#### Working data ####

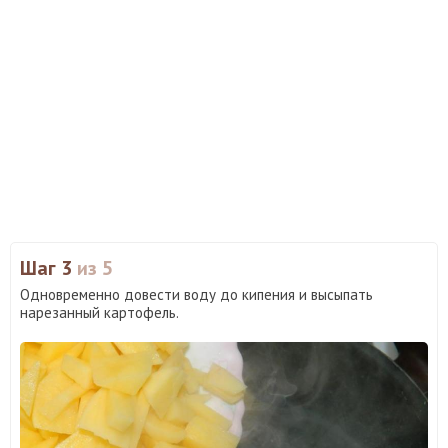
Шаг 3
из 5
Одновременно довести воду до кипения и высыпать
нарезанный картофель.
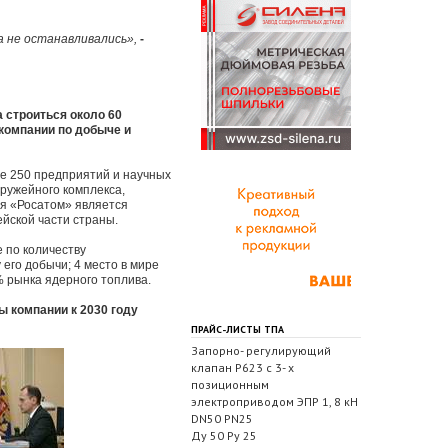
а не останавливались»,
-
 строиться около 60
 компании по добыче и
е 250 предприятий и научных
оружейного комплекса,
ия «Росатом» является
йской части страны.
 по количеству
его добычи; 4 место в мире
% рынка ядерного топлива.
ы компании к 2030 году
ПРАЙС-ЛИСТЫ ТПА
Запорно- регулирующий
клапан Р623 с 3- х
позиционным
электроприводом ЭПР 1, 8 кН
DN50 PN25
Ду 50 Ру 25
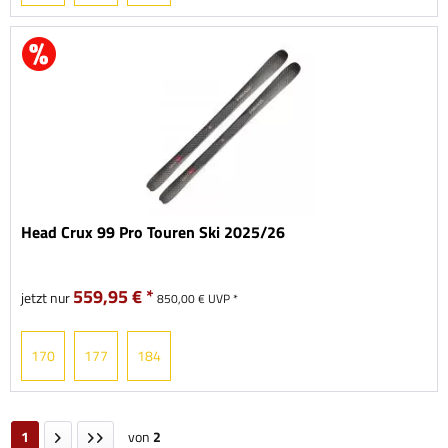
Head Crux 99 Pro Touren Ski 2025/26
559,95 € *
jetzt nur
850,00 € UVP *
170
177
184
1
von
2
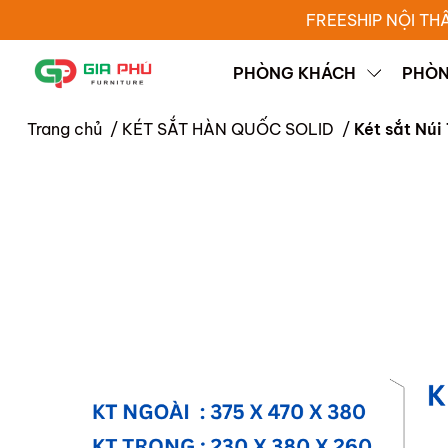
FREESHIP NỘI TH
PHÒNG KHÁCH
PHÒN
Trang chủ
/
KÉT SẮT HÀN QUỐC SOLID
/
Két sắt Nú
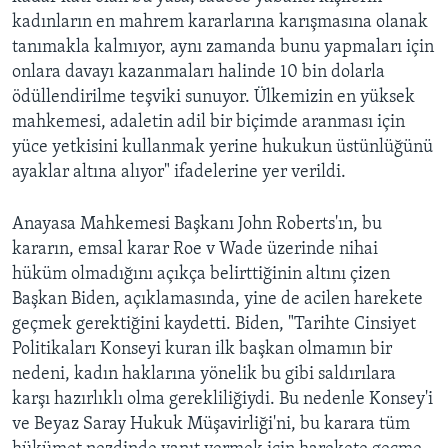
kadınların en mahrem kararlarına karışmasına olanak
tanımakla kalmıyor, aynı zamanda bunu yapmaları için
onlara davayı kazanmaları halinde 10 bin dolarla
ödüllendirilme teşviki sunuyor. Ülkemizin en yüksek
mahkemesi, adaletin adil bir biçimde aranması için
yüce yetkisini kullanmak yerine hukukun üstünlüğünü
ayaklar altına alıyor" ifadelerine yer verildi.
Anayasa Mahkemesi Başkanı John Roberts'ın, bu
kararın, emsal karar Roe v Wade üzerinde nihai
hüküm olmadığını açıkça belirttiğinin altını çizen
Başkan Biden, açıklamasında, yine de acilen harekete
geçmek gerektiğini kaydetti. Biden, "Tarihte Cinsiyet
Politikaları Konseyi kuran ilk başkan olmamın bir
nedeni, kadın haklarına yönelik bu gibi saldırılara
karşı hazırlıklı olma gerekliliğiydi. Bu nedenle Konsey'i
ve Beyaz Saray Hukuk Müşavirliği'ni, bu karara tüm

####

Your objective
Above are the records. Identify each line that contains the word "Biden".

Task solution
Başkan Biden, açıklamasında, yine de acilen harekete
geçmek gerektiğini kaydetti. Biden, "Tarihte Cinsiyet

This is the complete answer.